January 8, 2017
Today we released version 3.9 of our cloud platform which includes a few new feature enhancements, especially to the cloud load balancer, as well as the usual bug fix or two. Below is a summary of the most notable.
Maintenance Windows: We added a new feature that allows you to suppress alerting during specified times, or from specified monitoring regions. This feature can be found in the Account > Alert List tab. Now you can add entries and attach them to specific alert lists to block email or SMS messages during certain times every day, week or month or from monitoring regions around the world where your traffic does not pass through or are not important to you. If you reboot your servers nightly or weekly and are tired of receiving alerts when it happens, this feature is for you!
Login from authorized IPs: We added a new feature to further enhance the security of the management interface and API. Now in the Account > Roles & Security tab a new table is visible. This table allows you to add one or more IP addresses or address ranges for each role to further restrict access to the platform. A sample use case might be to restrict users in the admin role from logging in outside of the company offices, but users in the read-only role can still access from anywhere. Be careful! The first IP you might want to add should be the one you’re currently logged in from!
Reason tracking: We enhanced the server status log and the tooltip message of server status icons to now display the reason why a device is up or down, when that information is available. This should help with troubleshooting device issues significantly. For example, an HTTP monitor might now display that a device is down because an “HTTP 404 response code was received”. While these new “reason” messages are often shown, they aren’t always because they aren’t always available. We’re working to improve that too.
Device Status Log Time Zone: We corrected an issue in the device status log where the time zone would not always properly show the time based on the logged-in user’s profile.
Change Log tracking: We enhanced the change log to now also track the IP address of users who log into the UI or API, whether from an IPv4 or IPv6. Previously we only tracked the user name and with the new feature to block logins from authorized IPs, this seemed to go hand-in-hand.

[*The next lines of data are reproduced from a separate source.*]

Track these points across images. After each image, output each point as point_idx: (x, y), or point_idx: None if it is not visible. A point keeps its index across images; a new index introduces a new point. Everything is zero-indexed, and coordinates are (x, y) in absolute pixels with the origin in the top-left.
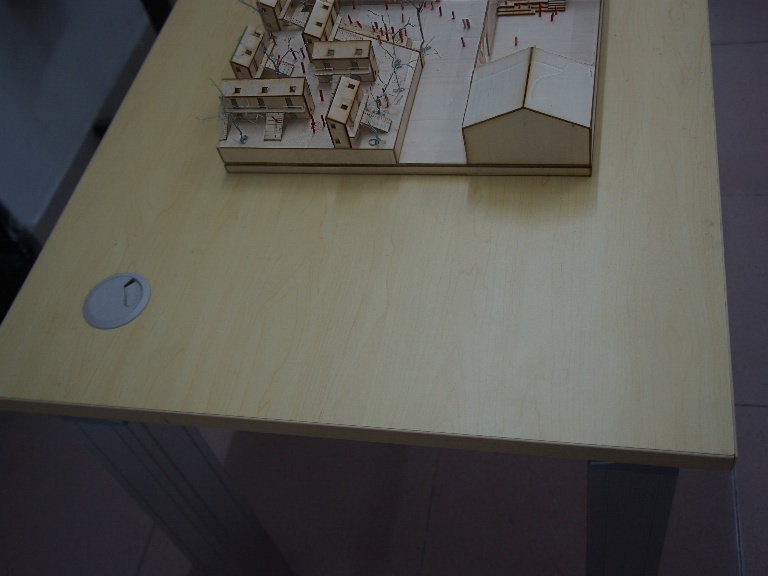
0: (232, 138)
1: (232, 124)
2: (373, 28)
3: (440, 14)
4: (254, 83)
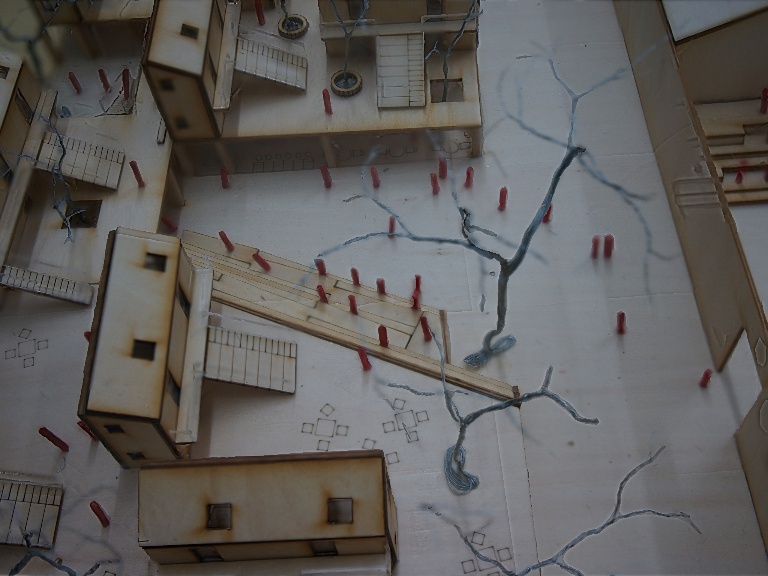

Support passphrase: We added a new field to the user profile to track a support passphrase. This offers an added security verification option when users require telephone-based support.
New user creation options: Now, when a new user account is created, you can choose the role and time zone. Previously you would create a user and it would be assigned to the default role automatically, requiring you to go back and edit the user if you wished to change the role. This now streamlines new user account creation.
DNS Import functionality: The DNS Import tool used a Silverlight control that stopped working when Google dropped support for NPAPI plugins. The import tool continued to work in Internet Explorer, Firefox and other browsers, but our Chrome users were starting to get upset. We completely rewrote the import system to use an HTML5 file selection and upload tool. This only affected the UI, of course. The API continued to import uninterrupted.
CNAME & PTR record modification: We enhanced the CNAME “points to” as well as PTR records to support more custom characters for specific client applications.
Public Facing Port Options: We added a significant new features into the WAF/Load Balancer that allows further control via the UI/API over how traffic is handled on public facing IP addresses. These port options allow for setting the Client Idle Timeout, enabling HTTP to HTTPS redirects, configuring supported SSL protocols and session re-use, Blocking specific HTTP request methods as well as country blocking. This feature can be found by clicking the options pop-out on the public port table beside the port/protocol you have defined. It is configured separately for each port, since you may wish to block a specific country for port 21/FTP, but not for port 80, as an example. You can find further detail in this KB article.
Back end SSL Options: We added new support for back-end SSL configuration for devices/servers. Now when you edit a device/server and activate the SSL protocol for any port, you are given the options to choose whether to enable session re-use, configure the time-out and choose which SSL protocols you wish to allow. This option now allows you to present different SSL protocols on the front-end where the public connects vs. the back-end where trusted communications happen between the Total Uptime network and your devices.
Server and Pack search/filter: We added a new feature to the Configuration builder that makes it easier to find servers or packs by allowing you to enter search criteria to filter your existing list. Users can use this filter if they need to find a specific device where there are many, or to simply limit those in view to ensure they are editing the right ones.
Idle Timeout settings: We added two new options to the server configuration dialog to specify the time in seconds for when an idle connection should time out. The setting can be configured for a client-side connection and server side connection (between the load balancer and your server).
Server weight confirmation: We added a pop-up to confirm when the server weight change has completed so you’ll know exactly when it has taken effect. Additionally, if only one server exists in the server group (e.g. you’re not using load balancing but only failover), you won’t see the weight option since the value has no impact.
Add existing server: We added a new button within each server group to allow you to easily add already existing servers/devices to the group without having to use the drag-and-drop feature in the UI. This feature was highly requested by our mobile users.